Pathological examination of local lymph nodes
Postoperative pathology confirmed that it was metastatic carcinoma of lymph nodes. Interestingly, there were various types of carcinoma in metastatic lesions, including classical papillary carcinoma(figure4-A), tall columnar papillary carcinoma(figure4-B), SCC(figure4-C), and undifferentiated cell carcinoma or thyroid anaplastic cancer (figure4-D). In order to further clarify the characteristics of these tumor cells, we performed IHC on these tumor cells. There was a patchy nesting area of poorly differentiated or undifferentiated carcinoma in local lymph node metastases(figure5-A).
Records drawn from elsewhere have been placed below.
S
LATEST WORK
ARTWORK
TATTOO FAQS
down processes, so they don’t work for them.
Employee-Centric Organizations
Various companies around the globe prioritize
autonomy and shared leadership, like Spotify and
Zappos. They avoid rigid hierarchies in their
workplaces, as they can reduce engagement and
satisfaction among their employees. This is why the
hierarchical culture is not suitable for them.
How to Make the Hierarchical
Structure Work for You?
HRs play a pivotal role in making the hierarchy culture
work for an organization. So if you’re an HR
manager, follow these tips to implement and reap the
The IHC results showed that the tumor cells had the dual characteristics of PTC and SCC, which P40, P63, CK5/6,TTF-1, and CK19 were strongly positive showed in figures 5B-F. These results strongly suggested that the tumor had double characteristics of PTC and SCC.
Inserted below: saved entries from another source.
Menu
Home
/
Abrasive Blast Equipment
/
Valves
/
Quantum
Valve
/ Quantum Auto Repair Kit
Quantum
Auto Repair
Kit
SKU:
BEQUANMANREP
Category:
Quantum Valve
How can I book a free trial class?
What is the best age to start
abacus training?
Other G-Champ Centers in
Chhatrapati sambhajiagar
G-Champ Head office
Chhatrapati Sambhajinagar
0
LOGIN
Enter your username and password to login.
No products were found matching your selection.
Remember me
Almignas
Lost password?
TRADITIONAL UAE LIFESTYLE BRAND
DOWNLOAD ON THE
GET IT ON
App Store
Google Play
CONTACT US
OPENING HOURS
A comparative study of IHC and molecular pathology in primary PTC and SCC within local lymph node metastasis
For further exploring the biological and origin relationship between primary PTC and SCC in local lymph node metastasis, we made a comparative study by IHC and molecular pathology. Firstly, we compared the expression of PD-L1, TP53, BRAFV600E, and Ki67 in primary thyroid tumor and local lymph node metastasis by IHC. The results indicated that PD-L1 is negative in the primary tumor (figure 6-A) and a strong positive in metastatic tumors (figure 6-E). TP53 was expressed in both primary and metastatic tumors, but the positive rate in tumor cells was different. The expression rate of TP53 in primary tumors is about 20% (figure 6-B), while in metastatic tumors, the expression rate of TP53 is about 80% (figure 6-F). BRAFV600E was expressed in both primary and metastatic tumors, and there was no significant difference in the positive rate (figure 6-C and G). In primary tumors, the Ki67 proliferation index is about 5% (figure 6-D), while in metastatic tumors, the Ki67 proliferation index is about 30% (figure 6-H). Then, we detected the mutations of BRAF exon 15, KRAS exon 2-4, NRAS exon 2-4, HRAS exon 3, PIK3CA exon 20, and TERT promoter mutation in primary and metastatic tumors by QPCR to further clarify the relationship between them. The results showed that BRAF exon 15 mutation was found in both primary and metastatic tumors, and no other gene mutations were found (figure 7A-B).
Further treatment and follow-up
After the second operation, she received radiotherapy for two months. The effect of radiotherapy was not good, and the patient finally gave up the treatment, which is still under follow-up.